Kheifetz Yuri, Elishmereni Moran, Agur Zvia
Institute for Medical Biomathematics (IMBM), POB 282, Hate'ena St. 10, 60991, Bene-Ataroth, Israel.
J Pharmacokinet Pharmacodyn. 2014 Oct;41(5):479-91. doi: 10.1007/s10928-014-9383-z. Epub 2014 Sep 18.

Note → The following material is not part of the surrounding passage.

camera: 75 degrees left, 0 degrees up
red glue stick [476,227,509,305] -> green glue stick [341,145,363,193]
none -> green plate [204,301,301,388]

Inflammation underlies many diseases and is an undesired effect of several therapy modalities. Biomathematical modeling can help unravel the complex inflammatory processes and the mechanisms triggering their emergence. We developed a model for induction of C-reactive protein (CRP), a clinically reliable marker of inflammation, by interleukin (IL)-11, an approved cytokine for treatment of chemotherapy-induced thrombocytopenia. Due to paucity of information on the mechanisms underlying inflammation-induced CRP dynamics, our model was developed by systematically evaluating several models for their ability to retrieve variable CRP profiles observed in IL-11-treated breast cancer patients. The preliminary semi-mechanistic models were designed by non-linear mixed-effects modeling, and were evaluated by various performance criteria, which test goodness-of-fit, parsimony and uniqueness. The best-performing model, a robust population model with minimal inter-individual variability, uncovers new aspects of inflammation dynamics. It shows that CRP clearance is a nonlinear self-controlled process, indicating an adaptive anti-inflammatory reaction in humans. The model also reveals a dual IL-11 effect on CRP elevation, whereby the drug has not only a potent immediate influence on CRP incline, but also a long-term influence inducing elevated CRP levels for several months. Consistent with this, model simulations suggest that periodic IL-11 therapy may result in prolonged low-grade (chronic) inflammation post treatment. Future application of the model can therefore help design improved IL-11 regimens with minimized long-term CRP toxicity. Our study illuminates the dynamics of inflammation and its control, and provides a prototype for progressive modeling of complex biological processes in the medical realm and beyond.
炎症是许多疾病的基础,也是多种治疗方式产生的不良效应。生物数学建模有助于揭示复杂的炎症过程及其引发机制。我们构建了一个模型,用于研究白细胞介素(IL)-11诱导C反应蛋白(CRP)的过程,CRP是一种临床上可靠的炎症标志物,而IL-11是一种已获批准用于治疗化疗引起的血小板减少症的细胞因子。由于关于炎症诱导CRP动态变化机制的信息匮乏,我们通过系统评估多个模型检索在接受IL-11治疗的乳腺癌患者中观察到的可变CRP谱的能力来构建模型。初步的半机制模型通过非线性混合效应建模设计,并通过各种性能标准进行评估,这些标准用于检验拟合优度、简约性和唯一性。表现最佳的模型是一个个体间变异性最小的稳健群体模型,它揭示了炎症动态变化的新方面。该模型表明CRP清除是一个非线性自我控制过程,这表明人体存在适应性抗炎反应。该模型还揭示了IL-11对CRP升高的双重作用,即该药物不仅对CRP上升有强大的即时影响,而且对诱导CRP水平升高数月有长期影响。与此一致的是,模型模拟表明,周期性IL-11治疗可能导致治疗后长期的低度(慢性)炎症。因此,该模型的未来应用有助于设计出长期CRP毒性最小化的改良IL-11治疗方案。我们的研究阐明了炎症的动态变化及其控制,并为医学领域及其他领域复杂生物过程的渐进建模提供了一个原型。